Less effort is needed to persuade people to get vaccinated. Instead, the focus has been on access over acceptance, achieving more and more mass vaccination clinics in local legion clubs, church and fisherman’s halls and community centers. Parents seem to have helped by giving their children the option of getting their children vaccinated at school or clinic.
“Instead of choosing one or the other, I think we have identified access and convenience as the biggest constraints in our population,” said Mr. Fury. “For this age group, I think making vaccines available in schools was the key to really driving those numbers up.”
Initially, the Pediatric Campaign had great success getting parents to sign consent forms to vaccinate their children at school during class time, much like previous programs for diseases like meningitis.
The vaccination rate slowed while schools remained closed for more than a month, but Dr. Bridger expects it to start climbing again on Tuesday, when in-school clinics as well as in-person classes resume. Will be
Much of the credit for the pediatric campaign should also go to Janice Fitzgerald, the province’s chief medical officer of health, said Dr. Bridger. He’s a clear communicator, and he had an easy-to-follow plan that allowed parents to book kids’ appointments as soon as vaccines were approved in November, she said.
“Parents were able to sign up online the same day. There were a lot of things that were done ahead of time and I believe that helped get the momentum going,” Dr. Bridger said. “Newfoundlanders may be called out to have some of the worst health outcomes in the country, but vaccines are an area, at least, of which we can be proud.”
He said that in many small communities in the province, vaccination is seen as another way to collaborate and seek out each other.
“We are quite socially connected, and I think some of our success is due to that,” she said. “We’re on a freezing cold reef in the middle of the Atlantic, so people have had to work together for a very long time.”
The premier said geography also plays a role. The settlement of Newfoundland in remote settlements around the island and in Labrador helped develop a culture in which community is the center of people’s lives.
“There’s a culture of being philanthropic, helping your neighbor, which I think is based on the historical context of being isolated,” said Mr. Fury. “People believe they have to do their part to help that community in order to survive.”
Newfoundland has brought in some of the strictest public health measures in the country to combat COVID-19, including new restrictions introduced in December that require all travelers arriving from outside the province to self-isolate for five days. is required to do. These measures have been largely accepted without opposition. Instead, you’re likely to hear pride rather than complaint about how the province has responded to the challenge.

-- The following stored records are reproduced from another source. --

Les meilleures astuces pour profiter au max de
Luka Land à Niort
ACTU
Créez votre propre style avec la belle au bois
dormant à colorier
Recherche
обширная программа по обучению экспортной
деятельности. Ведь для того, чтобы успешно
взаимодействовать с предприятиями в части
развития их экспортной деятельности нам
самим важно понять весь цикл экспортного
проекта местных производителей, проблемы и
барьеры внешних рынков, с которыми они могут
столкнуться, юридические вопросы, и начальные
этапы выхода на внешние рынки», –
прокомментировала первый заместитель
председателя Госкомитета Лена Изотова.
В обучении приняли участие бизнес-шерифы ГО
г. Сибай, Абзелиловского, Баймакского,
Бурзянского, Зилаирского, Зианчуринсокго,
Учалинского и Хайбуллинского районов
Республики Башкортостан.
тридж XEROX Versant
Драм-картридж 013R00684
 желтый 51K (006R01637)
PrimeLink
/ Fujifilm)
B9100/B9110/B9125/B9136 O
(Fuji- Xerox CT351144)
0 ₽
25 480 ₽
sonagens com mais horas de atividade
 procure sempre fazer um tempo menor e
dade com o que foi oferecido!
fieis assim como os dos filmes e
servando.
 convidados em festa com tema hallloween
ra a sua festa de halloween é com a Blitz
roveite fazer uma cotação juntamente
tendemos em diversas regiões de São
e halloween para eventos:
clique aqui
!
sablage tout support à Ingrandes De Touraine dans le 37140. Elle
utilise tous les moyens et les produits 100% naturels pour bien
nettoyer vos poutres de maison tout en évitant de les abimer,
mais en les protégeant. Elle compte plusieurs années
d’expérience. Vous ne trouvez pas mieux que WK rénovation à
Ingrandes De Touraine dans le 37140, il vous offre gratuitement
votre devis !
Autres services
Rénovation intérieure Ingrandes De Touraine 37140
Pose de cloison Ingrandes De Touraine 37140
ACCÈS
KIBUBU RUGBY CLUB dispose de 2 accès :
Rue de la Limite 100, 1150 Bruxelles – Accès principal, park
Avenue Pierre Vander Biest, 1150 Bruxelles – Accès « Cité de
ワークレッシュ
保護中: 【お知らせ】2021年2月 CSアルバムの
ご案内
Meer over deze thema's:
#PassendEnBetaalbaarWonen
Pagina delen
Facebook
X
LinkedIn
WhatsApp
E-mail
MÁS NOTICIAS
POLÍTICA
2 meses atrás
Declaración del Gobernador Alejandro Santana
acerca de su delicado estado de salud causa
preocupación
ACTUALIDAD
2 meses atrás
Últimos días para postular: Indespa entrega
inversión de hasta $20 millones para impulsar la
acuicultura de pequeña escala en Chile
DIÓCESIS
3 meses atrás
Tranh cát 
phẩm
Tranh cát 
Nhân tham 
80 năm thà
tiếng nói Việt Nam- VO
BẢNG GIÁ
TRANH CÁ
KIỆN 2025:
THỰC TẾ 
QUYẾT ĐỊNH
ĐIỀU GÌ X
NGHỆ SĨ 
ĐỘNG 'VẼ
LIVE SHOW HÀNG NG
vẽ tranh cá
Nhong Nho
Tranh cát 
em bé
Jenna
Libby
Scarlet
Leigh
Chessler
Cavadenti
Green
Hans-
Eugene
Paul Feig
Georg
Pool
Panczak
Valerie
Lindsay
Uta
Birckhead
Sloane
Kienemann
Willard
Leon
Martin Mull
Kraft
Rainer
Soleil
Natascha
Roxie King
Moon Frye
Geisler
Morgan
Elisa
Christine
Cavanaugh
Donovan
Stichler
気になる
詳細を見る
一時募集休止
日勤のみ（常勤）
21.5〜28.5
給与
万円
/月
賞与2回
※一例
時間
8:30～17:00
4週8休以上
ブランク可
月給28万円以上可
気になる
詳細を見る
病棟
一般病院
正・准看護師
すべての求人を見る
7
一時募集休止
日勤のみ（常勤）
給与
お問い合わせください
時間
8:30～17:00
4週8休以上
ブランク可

While some children in Newfoundland have been hospitalized by COVID-19, the province has managed to convince thousands of parents that vaccinating their children is just something they do to protect the more vulnerable and older members of their communities. should be done.
“That’s how we’re going to get over this pandemic,” said Mr. Fury. “Ignoring a particular demographic will only prolong the pandemic, and that’s not what any of us want.”